L'analyste Rubén Cortés a défendu lors d'une interview avec Tania Costa pour CiberCuba que les changements économiques doivent précéder les changements politiques à Cuba, se positionnant ainsi contre la ligne du lobby cubano-américain à Washington, qui exige d'abord un changement de régime comme condition pour toute ouverture.
«Ce discours allait très bien jusqu'à ce que le lobby cubain à Washington et de nombreux acteurs cubains anticastristes commencent à faire pression et à dire que d'abord il fallait des changements politiques, puis des changements économiques», a affirmé Cortés.
L'analyste a dès le début clarifié sa position personnelle : « Je suis anticastriste. Mes livres sont là. On peut les consulter. Ils sont signés.

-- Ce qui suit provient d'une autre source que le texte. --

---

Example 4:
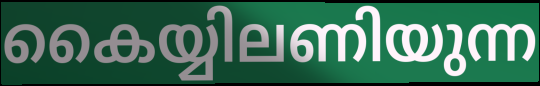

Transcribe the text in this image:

കൈയ്യിലണിയുന്ന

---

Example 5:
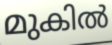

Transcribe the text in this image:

മുകിൽ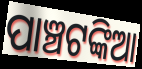
ପାଞ୍ଚଟଙ୍କିଆ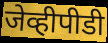
जेव्हीपीडी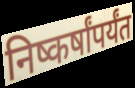
निष्कर्षांपर्यंत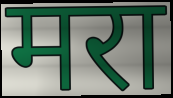
मराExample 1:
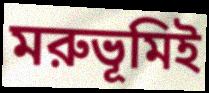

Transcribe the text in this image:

মরুভূমিই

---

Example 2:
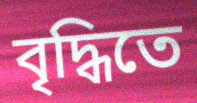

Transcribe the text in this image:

বৃদ্ধিতে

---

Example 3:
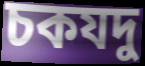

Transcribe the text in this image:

চকযদু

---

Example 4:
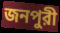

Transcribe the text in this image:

জনপুরী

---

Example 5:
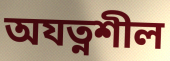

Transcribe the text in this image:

অযত্নশীলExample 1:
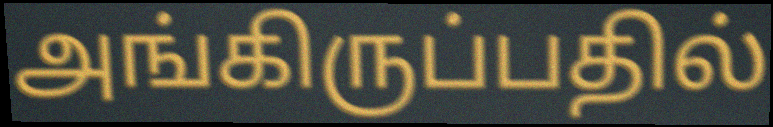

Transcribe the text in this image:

அங்கிருப்பதில்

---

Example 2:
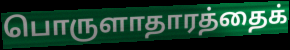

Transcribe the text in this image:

பொருளாதாரத்தைக்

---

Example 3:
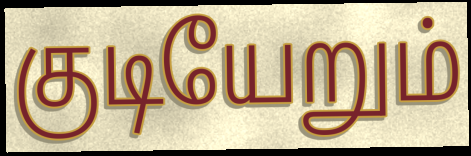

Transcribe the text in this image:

குடியேறும்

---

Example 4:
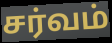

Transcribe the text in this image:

சர்வம்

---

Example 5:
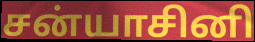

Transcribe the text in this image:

சன்யாசினிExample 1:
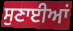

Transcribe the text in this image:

ਸੁਣਾਈਆਂ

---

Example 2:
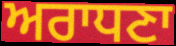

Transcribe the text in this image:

ਅਰਾਧਣਾ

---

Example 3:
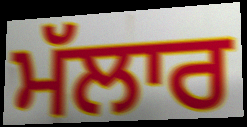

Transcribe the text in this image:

ਮੱਲਾਰ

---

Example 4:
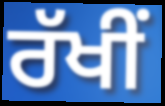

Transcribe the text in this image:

ਰੱਖੀਂ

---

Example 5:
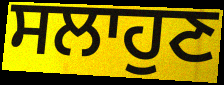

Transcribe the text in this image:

ਸਲਾਹੁਣ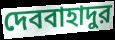
দেববাহাদুর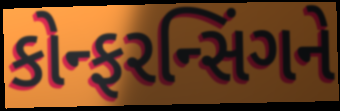
કોન્ફરન્સિંગને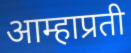
आम्हाप्रतीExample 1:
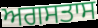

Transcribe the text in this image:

ਅਗਸਤਾਸ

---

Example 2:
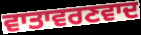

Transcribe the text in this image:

ਵਾਤਾਵਰਣਵਾਦ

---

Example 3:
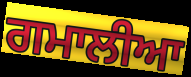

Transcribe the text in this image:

ਗਮਾਲੀਆ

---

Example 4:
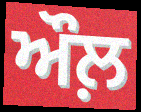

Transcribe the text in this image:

ਔਲ਼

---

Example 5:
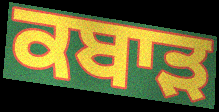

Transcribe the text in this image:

ਕਬਾਡ਼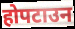
होपटाउन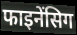
फाइनेंसिग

On est ce que l'on signe. »
Cortés a également établi une distinction conceptuelle entre dictature et tyrannie, qu'il considère essentielle pour comprendre la nature du régime cubain.

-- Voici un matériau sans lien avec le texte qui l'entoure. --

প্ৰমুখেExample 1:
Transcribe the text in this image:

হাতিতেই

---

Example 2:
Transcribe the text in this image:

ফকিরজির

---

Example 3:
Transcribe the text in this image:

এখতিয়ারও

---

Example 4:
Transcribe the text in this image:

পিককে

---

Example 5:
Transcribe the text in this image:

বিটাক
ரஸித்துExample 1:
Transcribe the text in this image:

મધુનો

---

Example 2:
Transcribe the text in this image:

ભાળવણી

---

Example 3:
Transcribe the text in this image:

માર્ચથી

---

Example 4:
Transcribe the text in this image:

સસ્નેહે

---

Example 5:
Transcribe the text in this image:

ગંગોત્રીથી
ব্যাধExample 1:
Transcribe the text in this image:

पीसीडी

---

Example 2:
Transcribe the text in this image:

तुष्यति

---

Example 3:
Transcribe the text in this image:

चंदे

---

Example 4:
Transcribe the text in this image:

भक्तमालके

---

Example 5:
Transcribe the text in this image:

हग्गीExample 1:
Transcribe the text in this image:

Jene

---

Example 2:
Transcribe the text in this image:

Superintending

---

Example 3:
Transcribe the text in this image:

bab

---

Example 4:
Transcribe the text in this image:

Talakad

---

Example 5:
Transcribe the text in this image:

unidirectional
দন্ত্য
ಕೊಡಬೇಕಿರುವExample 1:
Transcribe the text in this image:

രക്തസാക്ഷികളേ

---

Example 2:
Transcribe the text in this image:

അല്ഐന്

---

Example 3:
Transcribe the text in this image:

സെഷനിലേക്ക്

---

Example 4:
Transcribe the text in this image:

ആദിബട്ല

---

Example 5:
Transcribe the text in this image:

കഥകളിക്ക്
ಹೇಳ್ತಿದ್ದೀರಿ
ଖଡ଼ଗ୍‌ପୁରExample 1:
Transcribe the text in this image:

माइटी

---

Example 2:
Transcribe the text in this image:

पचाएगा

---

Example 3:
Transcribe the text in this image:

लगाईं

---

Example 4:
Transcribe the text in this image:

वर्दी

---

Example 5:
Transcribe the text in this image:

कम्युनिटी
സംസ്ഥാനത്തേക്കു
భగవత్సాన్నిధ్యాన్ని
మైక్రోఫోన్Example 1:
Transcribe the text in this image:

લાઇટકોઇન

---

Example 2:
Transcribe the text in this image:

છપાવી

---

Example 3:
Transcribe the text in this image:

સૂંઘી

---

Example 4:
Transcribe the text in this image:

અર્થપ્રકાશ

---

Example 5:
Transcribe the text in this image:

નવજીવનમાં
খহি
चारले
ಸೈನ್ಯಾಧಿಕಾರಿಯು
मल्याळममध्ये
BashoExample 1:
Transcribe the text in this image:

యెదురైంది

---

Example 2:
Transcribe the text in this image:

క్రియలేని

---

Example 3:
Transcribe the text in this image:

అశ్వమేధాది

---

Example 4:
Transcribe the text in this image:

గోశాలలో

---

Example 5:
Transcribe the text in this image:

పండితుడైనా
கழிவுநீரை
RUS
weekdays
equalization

«La tyrannie n'est pas une dictature. Une dictature est lorsque l'on a un vernis démocratique comme c'était le cas au Venezuela, comme c'est le cas au Venezuela. La tyrannie est lorsque ce vernis n'existe pas et que le régime est un régime de voyou comme celui de Cuba, qui emprisonne, qui empêche les Cubains d'être libres, de penser, de faire des affaires», a-t-il souligné.
Tout en reconnaissant cette réalité, Cortés a soutenu que la stratégie doit être pragmatique : « Si le ciel te donne des citrons, tu dois faire de la limonade ».

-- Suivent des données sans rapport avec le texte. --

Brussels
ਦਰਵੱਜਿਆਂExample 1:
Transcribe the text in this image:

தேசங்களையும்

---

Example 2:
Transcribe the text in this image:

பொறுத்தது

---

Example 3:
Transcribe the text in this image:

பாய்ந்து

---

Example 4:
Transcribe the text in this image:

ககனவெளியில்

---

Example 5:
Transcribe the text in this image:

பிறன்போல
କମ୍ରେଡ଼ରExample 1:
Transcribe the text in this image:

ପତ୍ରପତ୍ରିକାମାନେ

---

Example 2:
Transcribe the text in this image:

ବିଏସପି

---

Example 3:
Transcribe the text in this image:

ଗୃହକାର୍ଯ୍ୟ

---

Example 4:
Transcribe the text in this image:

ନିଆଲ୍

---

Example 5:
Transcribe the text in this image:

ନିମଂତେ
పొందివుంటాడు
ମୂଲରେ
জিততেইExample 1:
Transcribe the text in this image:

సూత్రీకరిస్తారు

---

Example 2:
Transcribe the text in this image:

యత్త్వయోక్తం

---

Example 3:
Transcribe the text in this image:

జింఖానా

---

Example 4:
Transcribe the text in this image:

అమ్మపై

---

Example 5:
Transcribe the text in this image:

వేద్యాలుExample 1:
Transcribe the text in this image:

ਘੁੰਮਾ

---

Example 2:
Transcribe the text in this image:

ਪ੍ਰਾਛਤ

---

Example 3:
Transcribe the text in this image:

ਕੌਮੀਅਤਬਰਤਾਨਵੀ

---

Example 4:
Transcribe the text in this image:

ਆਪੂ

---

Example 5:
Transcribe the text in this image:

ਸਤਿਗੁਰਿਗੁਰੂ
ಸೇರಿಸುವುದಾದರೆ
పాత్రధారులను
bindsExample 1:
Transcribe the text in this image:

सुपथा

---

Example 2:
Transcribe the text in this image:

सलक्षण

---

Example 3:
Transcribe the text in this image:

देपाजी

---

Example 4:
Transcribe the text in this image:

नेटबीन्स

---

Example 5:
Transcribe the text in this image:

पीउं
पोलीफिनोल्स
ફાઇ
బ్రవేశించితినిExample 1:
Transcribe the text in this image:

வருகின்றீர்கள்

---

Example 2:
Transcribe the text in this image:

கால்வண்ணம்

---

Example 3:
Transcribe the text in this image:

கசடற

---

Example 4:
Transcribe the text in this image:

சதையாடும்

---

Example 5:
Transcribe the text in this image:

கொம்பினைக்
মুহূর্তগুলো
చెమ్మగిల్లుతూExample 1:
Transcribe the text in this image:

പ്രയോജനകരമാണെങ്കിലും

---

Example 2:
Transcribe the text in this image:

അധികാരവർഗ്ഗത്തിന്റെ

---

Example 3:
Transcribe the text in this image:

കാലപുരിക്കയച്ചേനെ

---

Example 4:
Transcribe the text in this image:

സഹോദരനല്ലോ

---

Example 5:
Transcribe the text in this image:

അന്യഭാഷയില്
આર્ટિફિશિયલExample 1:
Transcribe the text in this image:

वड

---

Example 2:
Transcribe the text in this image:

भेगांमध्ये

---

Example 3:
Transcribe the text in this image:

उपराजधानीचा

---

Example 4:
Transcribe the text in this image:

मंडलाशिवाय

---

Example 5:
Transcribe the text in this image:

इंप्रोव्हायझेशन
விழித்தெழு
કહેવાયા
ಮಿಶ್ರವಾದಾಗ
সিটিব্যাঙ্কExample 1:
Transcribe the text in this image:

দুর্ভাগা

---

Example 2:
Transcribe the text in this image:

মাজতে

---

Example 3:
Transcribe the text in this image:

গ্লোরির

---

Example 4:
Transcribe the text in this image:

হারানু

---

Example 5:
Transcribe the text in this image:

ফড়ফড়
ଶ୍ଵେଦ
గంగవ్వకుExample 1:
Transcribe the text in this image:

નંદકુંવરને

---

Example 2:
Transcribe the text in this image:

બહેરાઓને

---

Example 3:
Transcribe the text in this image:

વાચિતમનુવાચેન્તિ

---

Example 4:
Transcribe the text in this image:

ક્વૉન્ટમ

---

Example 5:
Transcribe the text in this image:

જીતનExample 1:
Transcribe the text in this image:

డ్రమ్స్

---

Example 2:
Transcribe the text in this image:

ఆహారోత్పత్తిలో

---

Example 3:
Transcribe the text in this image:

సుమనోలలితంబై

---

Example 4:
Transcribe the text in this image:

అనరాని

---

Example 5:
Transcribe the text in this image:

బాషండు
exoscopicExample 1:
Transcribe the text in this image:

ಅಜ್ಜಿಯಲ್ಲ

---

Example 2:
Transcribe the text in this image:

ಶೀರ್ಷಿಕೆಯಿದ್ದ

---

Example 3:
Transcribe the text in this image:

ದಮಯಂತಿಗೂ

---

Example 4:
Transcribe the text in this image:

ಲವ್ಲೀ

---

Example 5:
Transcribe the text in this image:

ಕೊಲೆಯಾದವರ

Pour soutenir sa position, l'analyste a recours à un argument de base marxiste qu'il a lui-même reconnu comme tel : « Le marxisme dit que l'être détermine la conscience et que l'on pense comme on vit. Je pense comme une personne qui vit entre Miami et la Ciudad de Mexico. Tu penses comme une personne qui vit à Madrid et un guajiro de Pinar del Río pense comme un guajiro de Pinar del Río ».
Cette réalité matérielle, a-t-il soutenu, est celle qui doit se transformer en premier pour que le changement politique soit possible et durable.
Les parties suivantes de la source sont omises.